Ten eerste bestaat het risico op structurele overcapaciteit in de Europese autoterminalsector. De voertuigproductie in Europa zou in 2024 ongeveer 11,4 miljoen eenheden bereiken in het pessimistische scenario, of 13,5 miljoen in het optimistische scenario, ruim onder de historische piek van meer dan 17 miljoen eenheden vóór 2008. Tegelijkertijd verschuift de productie steeds meer naar elektrische voertuigen, die doorgaans kortere toeleveringsketens hebben, omdat fabrikanten de transportrisico's voor dure accu's willen minimaliseren. Een studie van de International Council on Clean Transportation voorspelt dat het aandeel lokaal geproduceerde elektrische voertuigen in Europa zou kunnen stijgen van ongeveer 65 procent nu tot meer dan 80 procent in 2030, wat de vraag naar haventerminals structureel zou dempen.

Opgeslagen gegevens
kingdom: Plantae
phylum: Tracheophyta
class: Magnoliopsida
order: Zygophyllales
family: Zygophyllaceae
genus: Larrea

JOUW OPDRACHTEN
1) Hoe hoog lag de historische piek van de voertuigproductie in Europa vóór 2008 volgens de tekst over Europese autoterminals?
2) Schrijf uit de tekst over Europese autoterminals letterlijk het stuk over dat opent met de woorden "Ten eerste bestaat" en sluit met "structureel zou dempen.".

OPLOSSINGEN
1) Op meer dan 17 miljoen eenheden.

2)
Ten eerste bestaat het risico op structurele overcapaciteit in de Europese autoterminalsector. De voertuigproductie in Europa zou in 2024 ongeveer 11,4 miljoen eenheden bereiken in het pessimistische scenario, of 13,5 miljoen in het optimistische scenario, ruim onder de historische piek van meer dan 17 miljoen eenheden vóór 2008. Tegelijkertijd verschuift de productie steeds meer naar elektrische voertuigen, die doorgaans kortere toeleveringsketens hebben, omdat fabrikanten de transportrisico's voor dure accu's willen minimaliseren. Een studie van de International Council on Clean Transportation voorspelt dat het aandeel lokaal geproduceerde elektrische voertuigen in Europa zou kunnen stijgen van ongeveer 65 procent nu tot meer dan 80 procent in 2030, wat de vraag naar haventerminals structureel zou dempen.